SOURCE DATA:
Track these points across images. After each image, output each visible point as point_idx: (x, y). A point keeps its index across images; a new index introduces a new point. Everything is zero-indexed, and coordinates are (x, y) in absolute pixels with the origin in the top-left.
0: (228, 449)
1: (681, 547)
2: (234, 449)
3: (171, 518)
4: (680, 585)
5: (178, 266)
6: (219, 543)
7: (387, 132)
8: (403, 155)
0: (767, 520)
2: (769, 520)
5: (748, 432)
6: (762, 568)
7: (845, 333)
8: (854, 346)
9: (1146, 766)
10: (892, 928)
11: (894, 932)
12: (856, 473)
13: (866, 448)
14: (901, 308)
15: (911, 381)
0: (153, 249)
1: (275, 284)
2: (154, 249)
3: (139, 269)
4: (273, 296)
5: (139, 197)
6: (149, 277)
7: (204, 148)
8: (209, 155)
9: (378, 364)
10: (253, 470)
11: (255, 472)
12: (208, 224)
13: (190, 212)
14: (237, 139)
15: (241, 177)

TASK GOAL: Lay out every line of the entries above as a Markdown table with two columns, Row and Content. Number each line in Row, and leave out blank lines.

OUTPUT FOR THIS EXERCISE:
| Row | Content |
|---|---|
| 1 | Track these points across images. After each image, output each visible point as point_idx: (x, y). A point keeps its index across images; a new index introduces a new point. Everything is zero-indexed, and coordinates are (x, y) in absolute pixels with the origin in the top-left. |
| 2 | 0: (228, 449) |
| 3 | 1: (681, 547) |
| 4 | 2: (234, 449) |
| 5 | 3: (171, 518) |
| 6 | 4: (680, 585) |
| 7 | 5: (178, 266) |
| 8 | 6: (219, 543) |
| 9 | 7: (387, 132) |
| 10 | 8: (403, 155) |
| 11 | 0: (767, 520) |
| 12 | 2: (769, 520) |
| 13 | 5: (748, 432) |
| 14 | 6: (762, 568) |
| 15 | 7: (845, 333) |
| 16 | 8: (854, 346) |
| 17 | 9: (1146, 766) |
| 18 | 10: (892, 928) |
| 19 | 11: (894, 932) |
| 20 | 12: (856, 473) |
| 21 | 13: (866, 448) |
| 22 | 14: (901, 308) |
| 23 | 15: (911, 381) |
| 24 | 0: (153, 249) |
| 25 | 1: (275, 284) |
| 26 | 2: (154, 249) |
| 27 | 3: (139, 269) |
| 28 | 4: (273, 296) |
| 29 | 5: (139, 197) |
| 30 | 6: (149, 277) |
| 31 | 7: (204, 148) |
| 32 | 8: (209, 155) |
| 33 | 9: (378, 364) |
| 34 | 10: (253, 470) |
| 35 | 11: (255, 472) |
| 36 | 12: (208, 224) |
| 37 | 13: (190, 212) |
| 38 | 14: (237, 139) |
| 39 | 15: (241, 177) |